Due to the backward movement of the adjusting screw 25, the shoe assembly 40 including the shoe holder 44 and the brake shoe 46, except for the shoe holder link 42 of the assembly 40, is retracted from the wheel tread, thus defining a space between the brake shoe 46 of the shoe assembly 40 and the wheel tread, and allowing a worker to easily and conveniently replace the brake shoe.

In the present invention, the resetting means 50 includes the control socket 61, the cam-type reset member 73, and the reset ring 63. The control socket 61 limits a backward movement of the flange 27a of the spring sleeve 27, and rotatably supports the reset member 73. The reset ring 63 comes into indirect contact with the reset member 73 through the needle bearing B, so that the reset ring 63 is moved along with the reset member 73. The reset ring 63 is also brought into selective contact with the leader nut 29 of the self-adjusting device 20, thus selectively moving the leader nut 29.

That is, the resetting means 50 according to the present invention cooperates with the self-adjusting device 20 through a nut and bolt mechanism, thus automatically adjusting the clearance between the brake shoe 46 of the shoe assembly 40 and the wheel tread Wl so as to maintain a normal clearance.
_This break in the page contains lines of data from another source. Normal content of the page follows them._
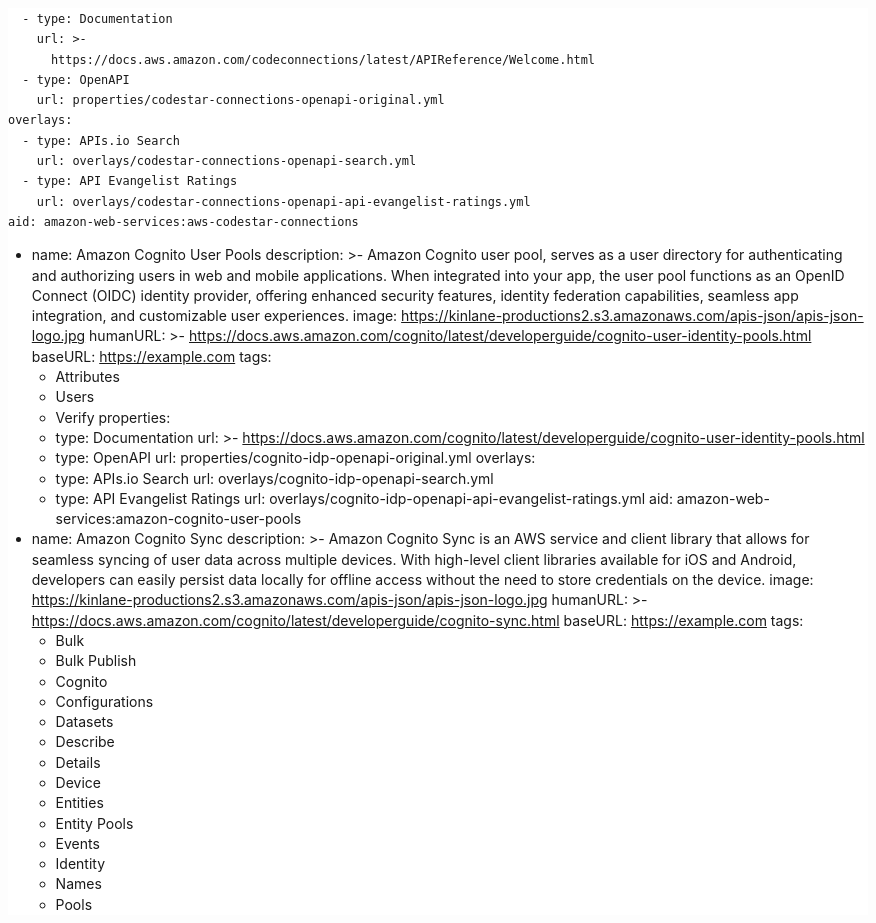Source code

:       - type: Documentation
        url: >-
          https://docs.aws.amazon.com/codeconnections/latest/APIReference/Welcome.html
      - type: OpenAPI
        url: properties/codestar-connections-openapi-original.yml
    overlays:
      - type: APIs.io Search
        url: overlays/codestar-connections-openapi-search.yml
      - type: API Evangelist Ratings
        url: overlays/codestar-connections-openapi-api-evangelist-ratings.yml
    aid: amazon-web-services:aws-codestar-connections
  - name: Amazon Cognito User Pools
    description: >-
      Amazon Cognito user pool, serves as a user directory for authenticating
      and authorizing users in web and mobile applications. When integrated into
      your app, the user pool functions as an OpenID Connect (OIDC) identity
      provider, offering enhanced security features, identity federation
      capabilities, seamless app integration, and customizable user experiences.
    image: https://kinlane-productions2.s3.amazonaws.com/apis-json/apis-json-logo.jpg
    humanURL: >-
      https://docs.aws.amazon.com/cognito/latest/developerguide/cognito-user-identity-pools.html
    baseURL: https://example.com
    tags:
      - Attributes
      - Users
      - Verify
    properties:
      - type: Documentation
        url: >-
          https://docs.aws.amazon.com/cognito/latest/developerguide/cognito-user-identity-pools.html
      - type: OpenAPI
        url: properties/cognito-idp-openapi-original.yml
    overlays:
      - type: APIs.io Search
        url: overlays/cognito-idp-openapi-search.yml
      - type: API Evangelist Ratings
        url: overlays/cognito-idp-openapi-api-evangelist-ratings.yml
    aid: amazon-web-services:amazon-cognito-user-pools
  - name: Amazon Cognito Sync
    description: >-
      Amazon Cognito Sync is an AWS service and client library that allows for
      seamless syncing of user data across multiple devices. With high-level
      client libraries available for iOS and Android, developers can easily
      persist data locally for offline access without the need to store
      credentials on the device. 
    image: https://kinlane-productions2.s3.amazonaws.com/apis-json/apis-json-logo.jpg
    humanURL: >-
      https://docs.aws.amazon.com/cognito/latest/developerguide/cognito-sync.html
    baseURL: https://example.com
    tags:
      - Bulk
      - Bulk Publish
      - Cognito
      - Configurations
      - Datasets
      - Describe
      - Details
      - Device
      - Entities
      - Entity Pools
      - Events
      - Identity
      - Names
      - Pools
When a replacement of the brake shoe 46 is desired, the reset ring 63 is moved toward the wheel tread so as to move the adjusting screw 25 backward, thus enlarging the space between the brake shoe 46 and the wheel tread W 1.

In the present invention, the reset housing 75 of the resetting means 50 is preferably assembled with the self-adjusting device 20 through a screw-type engagement.

Industrial Applicability As described above, the present invention provides a tread brake unit having a resetting means in its self-adjusting device. The tread brake unit is designed such that the resetting means is installed in the back of the self-adjusting device so as to allow the brake shoe assembly of the brake unit to be moved in response to operation of the resetting means. Due to the resetting means, it is easy to create a substantial space

between the brake shoe of the shoe assembly and the wheel tread, thus allowing a worker to easily and conveniently replace the brake shoe with improved work efficiency. The tread brake unit also allows the replacement of the brake shoe to be simply accomplished without forcing the worker to forcibly space the shoe assembly apart from the wheel tread by using a separate tool, thus simplifying the process of replacing the brake shoe and reducing the time consumption during the brake shoe replacing process.